The University of Virginia’s Partnership for Leadership has produced a number of studies on turnaround schools. One report, “Leading Indicators of School Turnarounds,” written by Julie Kowal and Joe Ableidinger, included this list of the “turnaround competencies” of principals who are successful in their turnaround work:

•  Driving for results — the leader’s strong desire to achieve outstanding results and the task-oriented
actions required for success.
•  Influencing for results — motivating others and influencing their thinking and behavior to obtain
results. Turnaround leaders cannot accomplish change alone, but instead must rely on the work
of others.
•  Engaging in problem solving — including analysis of data to inform decisions; making clear, logical
plans that people can follow; and ensuring a strong connection between school learning goals and classroom activity.
•  Showing confidence to lead — staying visibly focused, committed, and self-assured despite the barrage of personal and professional attacks common during turnarounds.
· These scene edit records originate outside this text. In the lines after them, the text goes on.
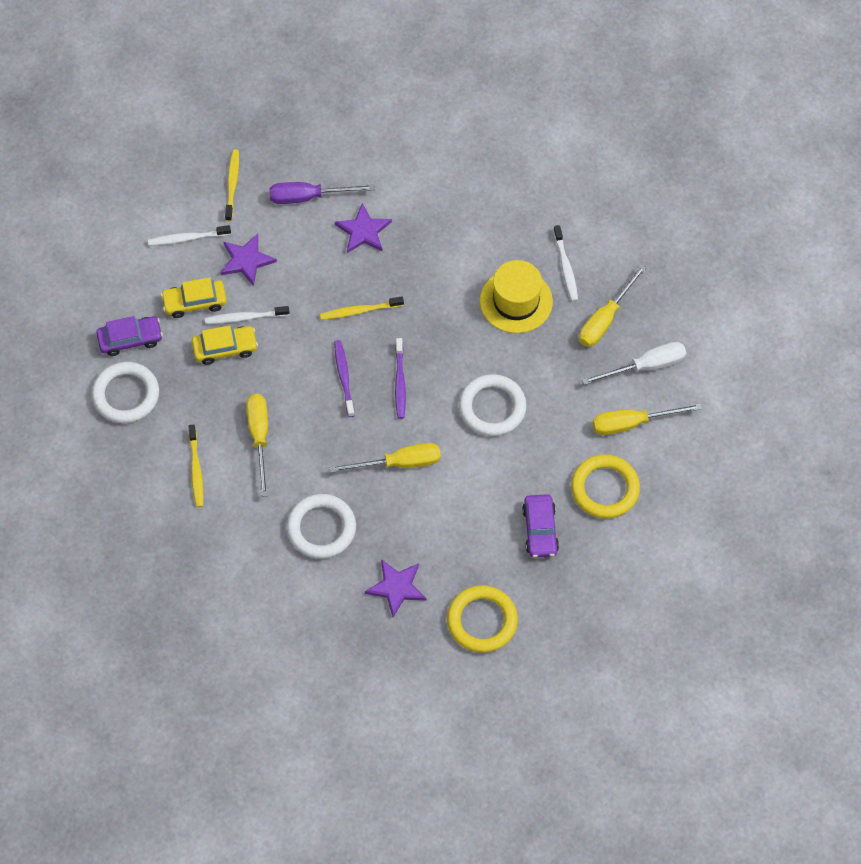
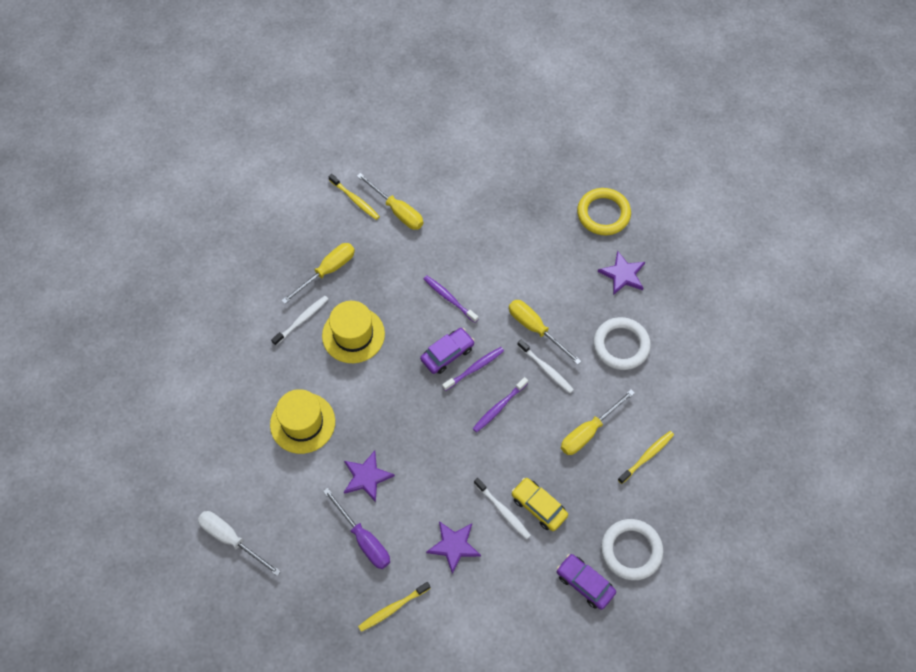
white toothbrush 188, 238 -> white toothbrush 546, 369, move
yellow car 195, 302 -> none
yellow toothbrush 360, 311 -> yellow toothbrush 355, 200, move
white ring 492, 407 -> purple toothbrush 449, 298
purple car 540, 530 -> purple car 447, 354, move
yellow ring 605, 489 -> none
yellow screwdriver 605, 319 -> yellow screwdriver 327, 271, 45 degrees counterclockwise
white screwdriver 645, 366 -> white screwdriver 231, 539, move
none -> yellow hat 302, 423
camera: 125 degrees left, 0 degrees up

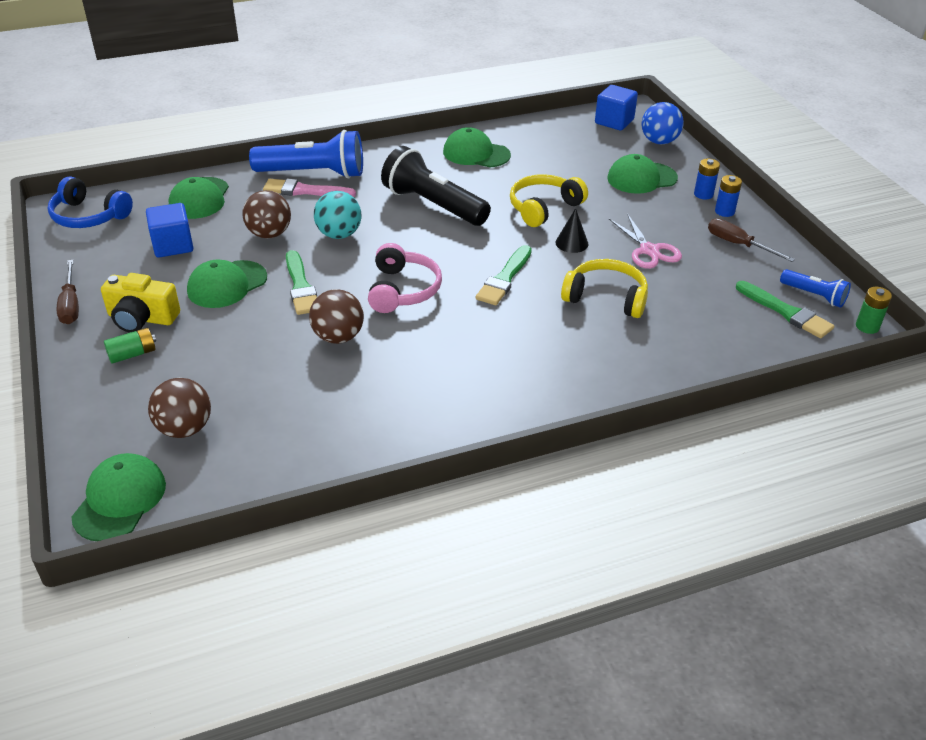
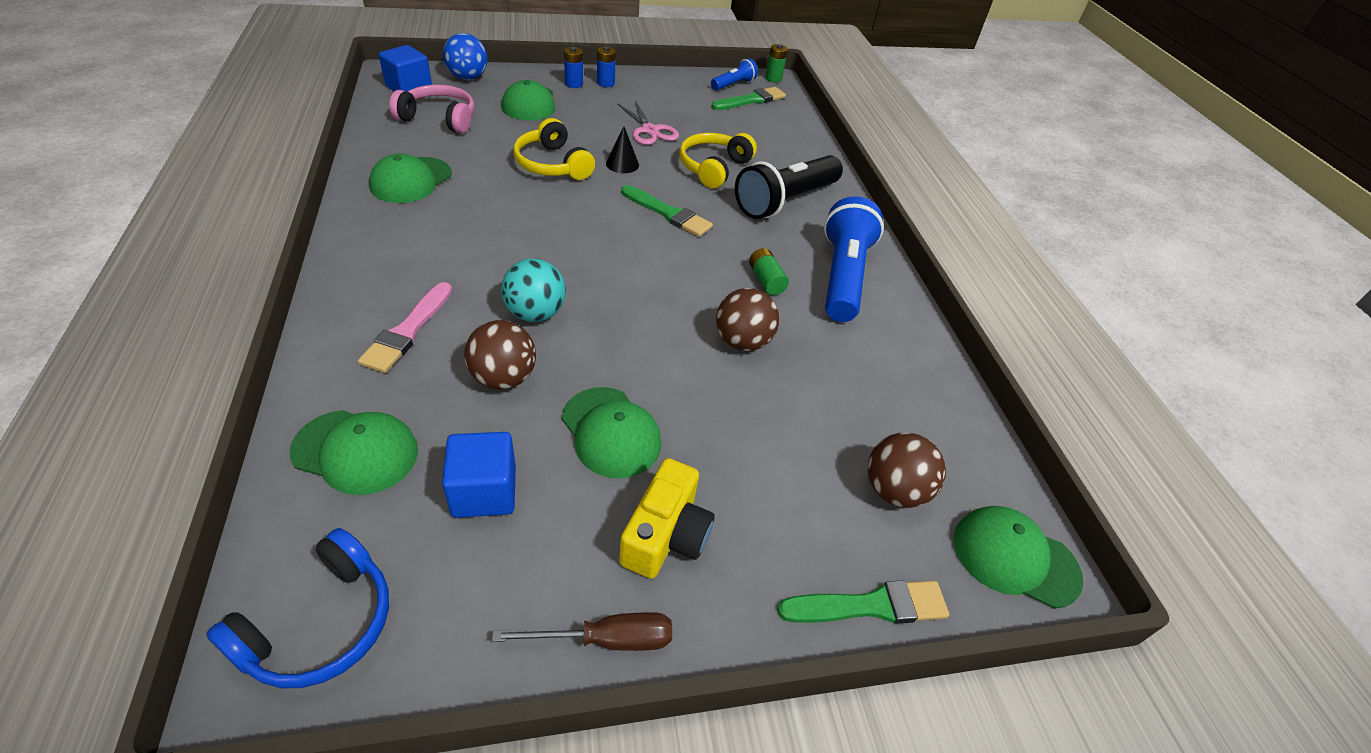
green battery 132, 354 -> green battery 766, 280, move
blue flashlight 314, 173 -> blue flashlight 842, 276, move
green brush 301, 286 -> green brush 870, 606, move
pink headphones 402, 290 -> pink headphones 439, 119, move
black flashlight 433, 205 -> black flashlight 785, 201, move
pink scissors 649, 250 -> pink scissors 650, 130, 75 degrees clockwise
brown screwdriver 738, 244 -> none
camera: 85 degrees left, 5 degrees up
The report also includes the “specific turnaround actions” these leaders take:
•  Focusing on a limited set of high-priority short term goals
•  Signaling the magnitude and urgency of dramatic change
•  Discarding failed rules and routines and deploying new tactics for early wins
•  Releasing or redeploying staff not fully committed to the turnaround; bringing in new staff who can
help organize and drive change
•  Influencing stakeholders to support turnaround actions
•  Quickly trying new tactics and discarding failed ones, investing in what works
•  Driving decisions by openly reporting staff results and sharing results in open-air sessions




[1] “The eligible schools were identified as either Title I Schools that are low performing and/or have a low graduation rate OR Title I Eligible High Schools with low graduation rates.”  http://www.cde.state.co.us/sites/default/files/documents/fedprograms/dl/ti_sitig_tigrfp2013v3.pdf
[2] $1,399,800 to Bruce Randolph; $2,377,157 to Aurora Central High; $1,097,854 to Lester Arnold High in Adams 14; and $1,607,508 to Scott Carpenter Middle School in Westminster.
[3] On the state’s School Performance Framework, both schools were rated on “Improvement” in 2011. Here, too, ratings have fallen. Last week the state released its 2013 SPF, placing Bruce Randolph in the second lowest category, “Priority Improvement,” and Manual in the lowest category, “Turnaround.”
[4] Used with permission of A Plus Denver.